Un très bon exemple moderne : « les joies du sexe ». Dans à peu près neuf cas sur dix (en réalité, la proportion est bien plus grande), on nous dit que le sexe est bon en soi, que, pour être aussi vulgaire que possible, nous avons « le droit de baiser ». J’aurai tendance à penser que même les catholiques de cafétéria les plus écervelés soupçonnent qu’il y a quelque chose qui ne tourne pas rond là dedans, même lorsqu’ils « suivent le troupeau ». Mais je suis peut-être trop optimiste.

Pourtant, les « joies du sexe » ont leur place, mais dans une intimité cachée au monde, à l’opposé de la publicité faite par des mannequins en bikini. Que nous soyons, dans nos meilleurs jours, réellement capables de saisir cela est à mettre au crédit du Seigneur qui nous a créés et a créé toute chose dans un but précis.

De même, l’association (« démodée ») de la sexualité avec la grossesse et donc avec la perpétuation de la race humaine reflète un ordre créé par Dieu, dans lequel Il nous a faits hommes et femmes. La logique au sein de cet ordre naturel est irréfutable et nos efforts techniques pour la réfuter ont invariablement mal fini.

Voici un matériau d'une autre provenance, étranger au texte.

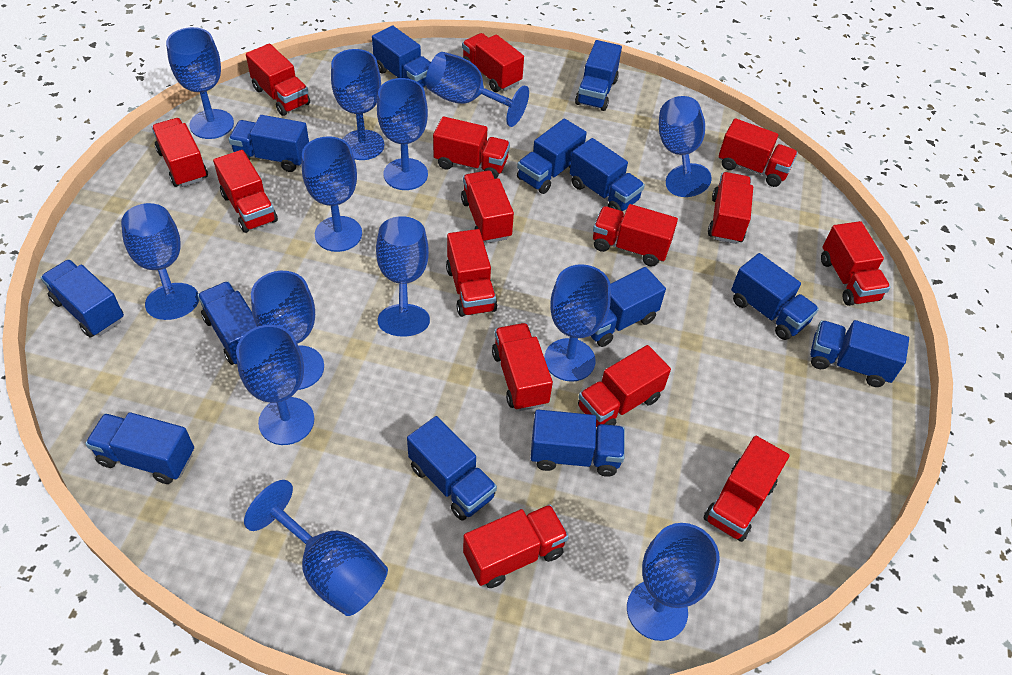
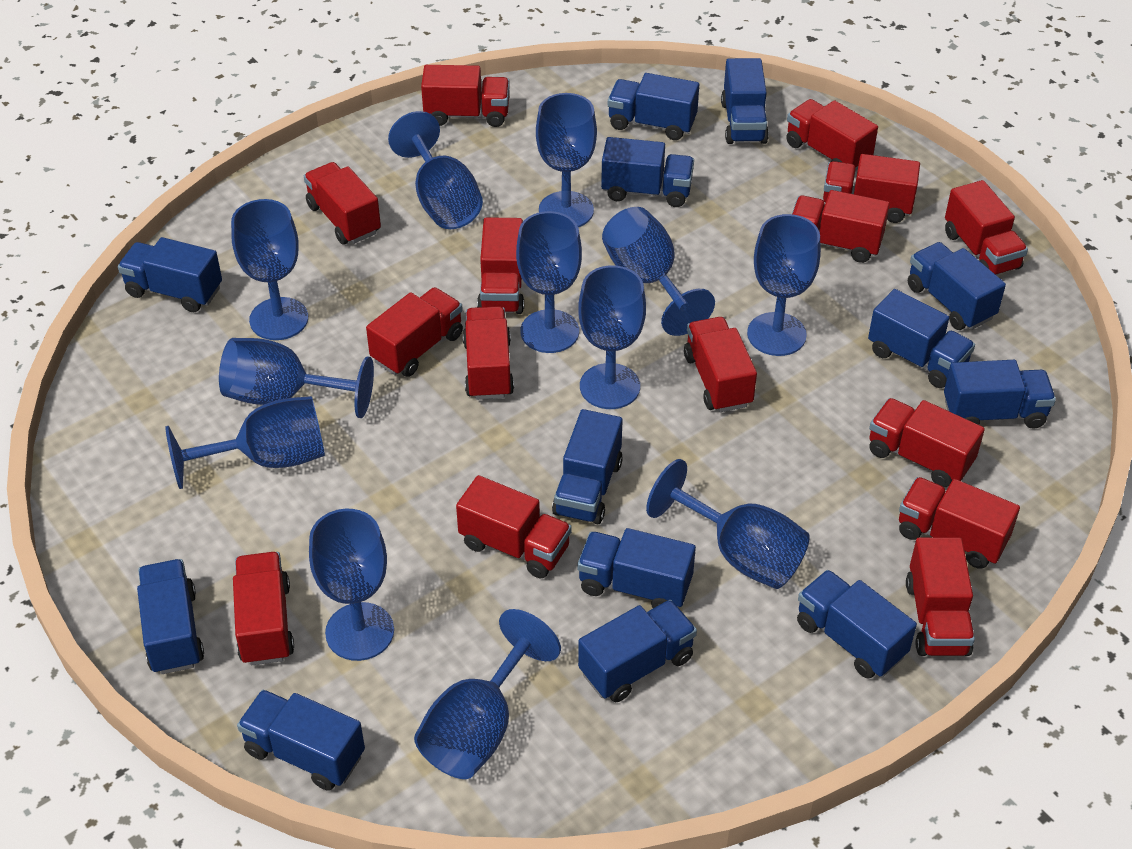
blue goblet: [121,203,199,320] [166,27,234,139] [236,325,314,445] [244,480,388,616] [251,271,324,390] [302,136,362,252] [331,49,384,160] [376,216,430,337] [377,78,428,190] [426,52,529,127] [544,264,611,382] [627,523,720,641] [659,96,711,197] = 13 -> [165,396,325,489] [219,338,374,418] [231,199,308,340] [309,509,394,661] [388,111,483,229] [414,609,561,779] [516,211,582,353] [536,93,597,227] [578,265,646,409] [602,207,715,336] [646,459,810,589] [747,214,821,356] = 12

En quelque sorte, il n’y a pas de réparations faciles, uniquement des miraculeuses. Nous ne pouvons pas nous attendre à passer un examen pour entrer au Ciel de la façon dont nous pourrions briller au bac pour entrer à l’université. En vérité, ainsi que les prêtres et les parents nous l’ont enseigné depuis des temps immémoriaux, nous ne pouvons pas espérer y arriver par nous-mêmes, comme une récompense envers nos mérites. Nous n’en aurons jamais assez.

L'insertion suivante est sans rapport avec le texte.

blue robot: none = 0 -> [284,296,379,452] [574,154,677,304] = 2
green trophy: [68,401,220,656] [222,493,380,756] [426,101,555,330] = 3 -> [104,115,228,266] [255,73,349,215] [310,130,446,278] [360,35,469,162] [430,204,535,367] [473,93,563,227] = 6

Dans ce contexte de lutte pour devenir pleinement humain, dans un sens plus élevé que la simple définition d’une espèce animale – si effectivement nous luttons – les Jours Heureux viennent et s’en vont. Cela a été le cas cette saison, et le Jour de Noël est passé.

J’ai besoin de me souvenir que d’autres ont passé des fêtes bien pires, et également des années bien pires que ce qui était apparemment la moyenne en 2020. Seul et vraiment malheureux en apparence, durant la quinzaine ou peu s’en faut, je me suis aussi rappelé de meilleurs jours, non pour le contraste, mais pour ce qu’ils étaient.

La famille peut bien n’être plus en grande partie, et ce qui en reste tenu à l’écart. Les églises peuvent bien être fermées et la messe indisponible, comme dans les pires dictatures. La naissance du Christ était un fait indéracinable et continue de l’être.

Cela est arrivé au cours des Jours Heureux comme on les calculait autrefois. Qu’il reviendra juger les vivants et les morts, c’est un événement dans le Temps qui reste incalculable, mais que Dieu soit venu du Ciel pour être parmi nous n’est pas quelque chose qui peut disparaître.

Qu’Il soit venu avec un Amour qui transcende tout attachement humain et qui pourtant s’adresse spécifiquement à nous est un miracle suffisant pour tous les âges.

Nous pouvons être solitaires, nous sentir abandonnés et accablés. Il y a des moments où nous avons l’impression que tout est perdu et certains ont renoncé à jamais.

Et pourtant la Mère de Dieu continue de veiller sur nous, étoile brillante des âges qui s’éloignent, priant pour nous les marins dérivant sur les océans.